The band of men approached the hanging sign that pointed the way into Ezee Pickins and he watched as they bunched up, as if deciding whether to take the detour or press on. Their leader pointed out the pony tracks leading away from the road and into the ghost town and their minds were made up.
Guardeen smiled thinly as the band spread out and came in at a walking pace. He was sighting on the leader when the man slowed his pony. He sensed something, his eyes running carefully over the tall rock face before him, his head tilted up. The man’s face was horribly disfigured, one side chewed up with livid scars that twisted and discolored the flesh. He nodded in recognition. So, you didn’t die at the Round Top, Black Band. Looks like I messed you up a lot though. No wonder you want my hide so bad, you ugly critter.
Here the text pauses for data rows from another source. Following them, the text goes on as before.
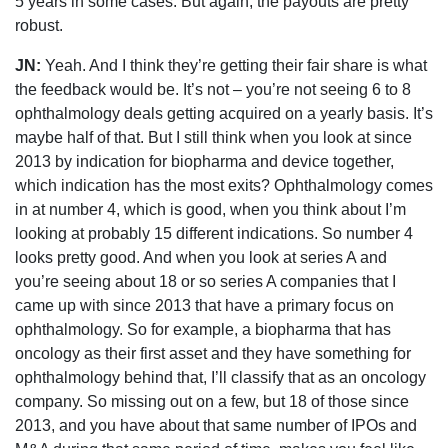
5 years in some cases. But again, the payouts are pretty
robust.
JN:
Yeah. And I think they’re getting their fair share is what
the feedback would be. It’s not – you’re not seeing 6 to 8
ophthalmology deals getting acquired on a yearly basis. It’s
maybe half of that. But I still think when you look at since
2013 by indication for biopharma and device together,
which indication has the most exits? Ophthalmology comes
in at number 4, which is good, when you think about I’m
looking at probably 15 different indications. So number 4
looks pretty good. And when you look at series A and
you’re seeing about 18 or so series A companies that I
came up with since 2013 that have a primary focus on
ophthalmology. So for example, a biopharma that has
oncology as their first asset and they have something for
ophthalmology behind that, I’ll classify that as an oncology
company. So missing out on a few, but 18 of those since
2013, and you have about that same number of IPOs and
Guardeen centered on the man’s chest and then paused. Should he relent and give Doolin a chance to surrender or turn around and leave them alone? Both highly doubtful options and ones that would put him in an immediate disadvantage once his position was exposed. Besides, the man had already tried to kill him once. Why give him another chance? He squeezed the trigger; but, as the rifle boomed out over the township, it was the man in front of Black Band that took the bullet. He’d pulled his horse aside as Guardeen fired and for a moment crossed in front of the half-breed. The shot rider was lifted from his saddle by the force of the heavy caliber bullet and flew limply backwards into Black Band, knocking him from his mount.